[Start of Attachment]

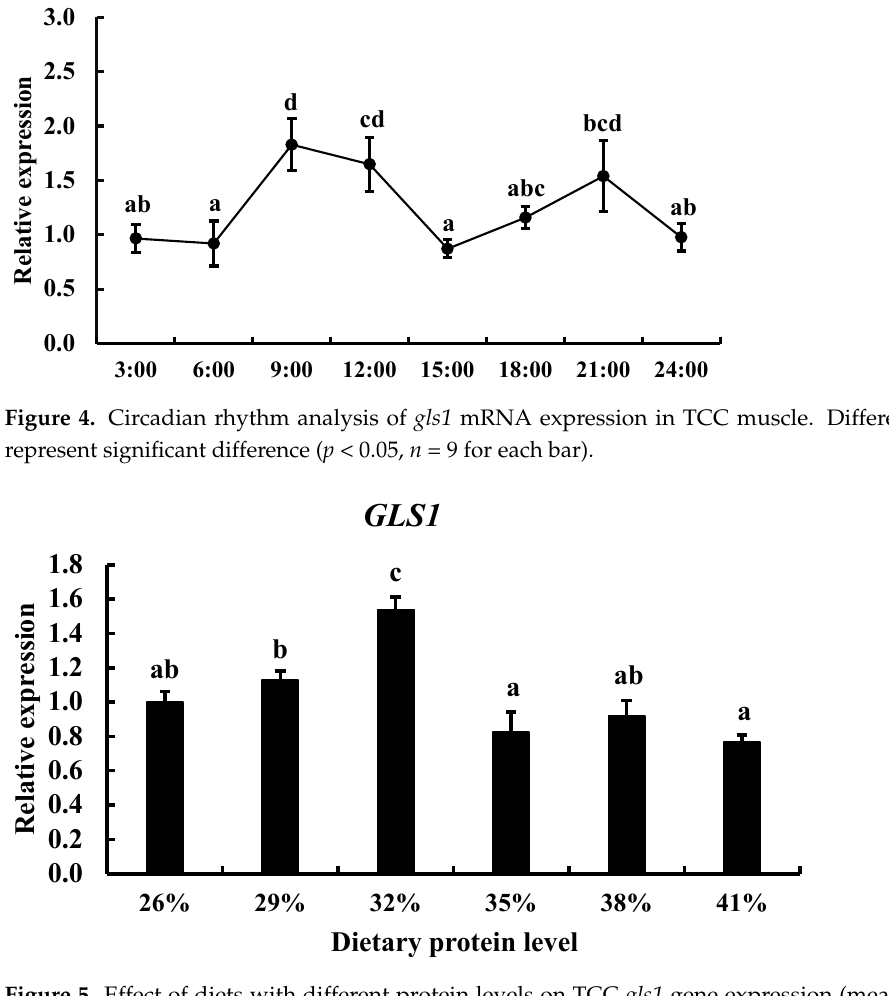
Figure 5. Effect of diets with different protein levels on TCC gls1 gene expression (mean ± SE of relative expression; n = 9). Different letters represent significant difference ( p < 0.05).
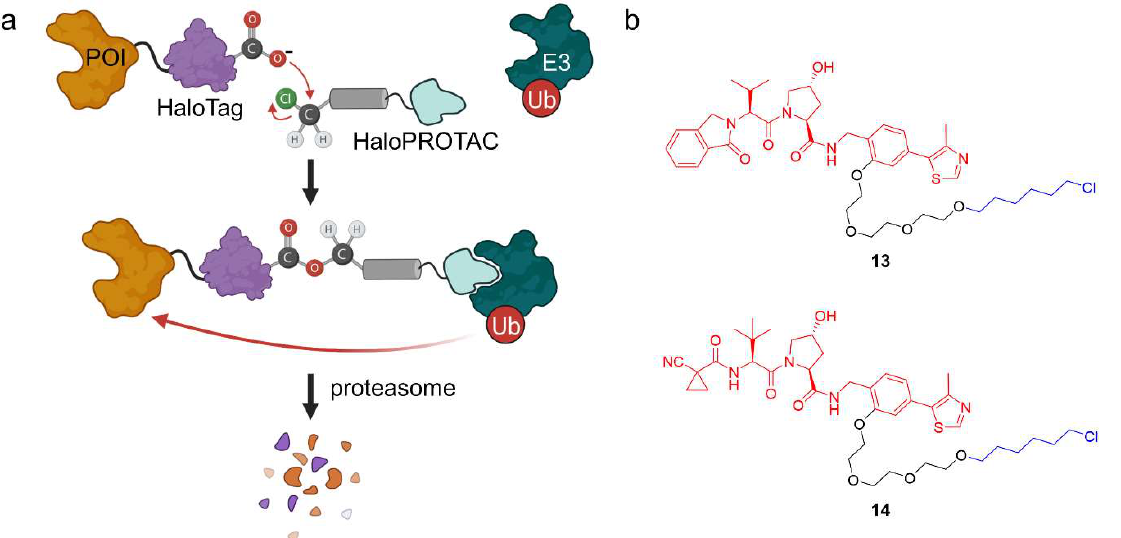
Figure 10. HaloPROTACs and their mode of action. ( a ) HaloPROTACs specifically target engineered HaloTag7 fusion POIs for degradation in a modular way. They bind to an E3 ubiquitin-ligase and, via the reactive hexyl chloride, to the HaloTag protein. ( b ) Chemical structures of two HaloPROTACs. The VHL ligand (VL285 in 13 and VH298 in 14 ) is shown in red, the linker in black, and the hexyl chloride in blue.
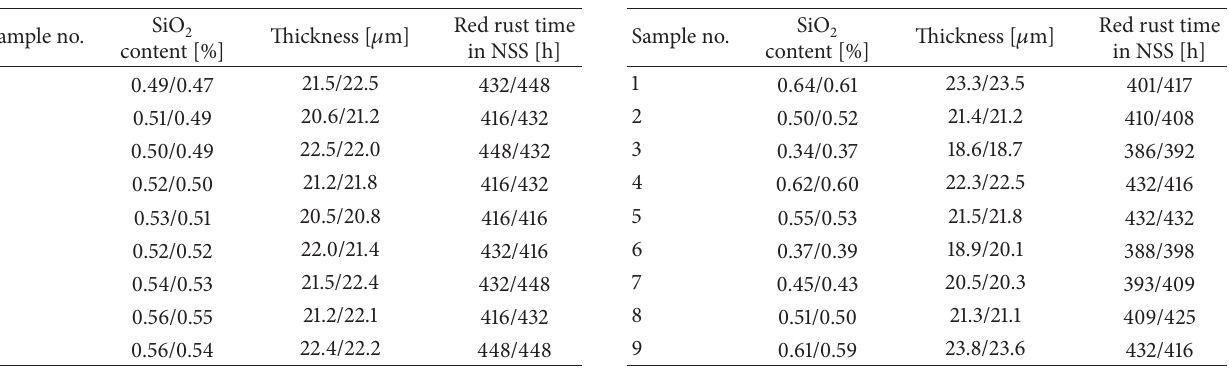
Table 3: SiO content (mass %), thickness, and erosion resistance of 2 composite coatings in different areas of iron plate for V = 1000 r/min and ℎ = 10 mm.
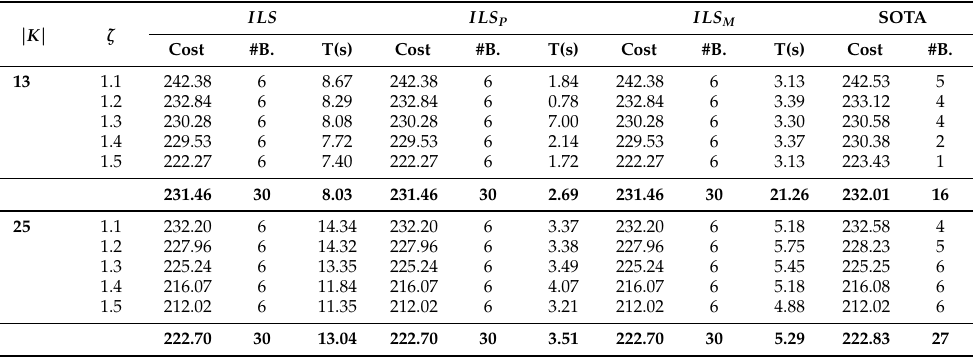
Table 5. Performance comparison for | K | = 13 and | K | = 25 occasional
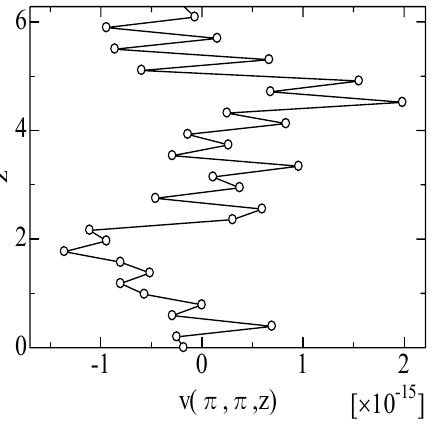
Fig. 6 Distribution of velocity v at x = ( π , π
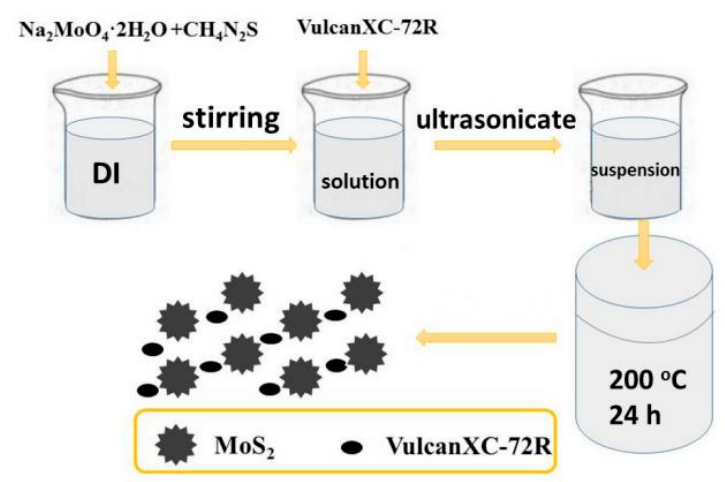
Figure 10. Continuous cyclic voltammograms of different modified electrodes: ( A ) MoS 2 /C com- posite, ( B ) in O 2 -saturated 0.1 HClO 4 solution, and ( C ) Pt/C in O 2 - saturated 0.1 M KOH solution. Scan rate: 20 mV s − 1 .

[End of Attachment]
[Start of Attachment]

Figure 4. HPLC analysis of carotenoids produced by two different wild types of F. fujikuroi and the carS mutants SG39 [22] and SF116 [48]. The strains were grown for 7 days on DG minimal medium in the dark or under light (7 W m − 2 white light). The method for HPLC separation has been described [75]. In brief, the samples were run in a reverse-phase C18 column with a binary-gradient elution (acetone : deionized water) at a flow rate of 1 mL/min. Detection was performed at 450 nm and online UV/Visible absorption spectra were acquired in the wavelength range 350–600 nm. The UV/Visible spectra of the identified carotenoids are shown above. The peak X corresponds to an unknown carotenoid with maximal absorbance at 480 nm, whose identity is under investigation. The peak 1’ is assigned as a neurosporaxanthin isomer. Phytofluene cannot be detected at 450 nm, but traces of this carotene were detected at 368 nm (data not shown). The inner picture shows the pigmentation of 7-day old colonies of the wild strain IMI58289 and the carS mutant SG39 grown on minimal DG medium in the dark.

[End of Attachment]

| ACTIVITY |
In the listing above, find the line with "Fig. 6 Distribution" and the line with "Figure 10. Continuous". Copy exactly those two and every line between, without the pictures.

| SOLUTION TO THE EXERCISE |
Fig. 6 Distribution of velocity v at x = ( π , π
Figure 10. Continuous cyclic voltammograms of different modified electrodes: ( A ) MoS 2 /C com- posite, ( B ) in O 2 -saturated 0.1 HClO 4 solution, and ( C ) Pt/C in O 2 - saturated 0.1 M KOH solution. Scan rate: 20 mV s − 1 .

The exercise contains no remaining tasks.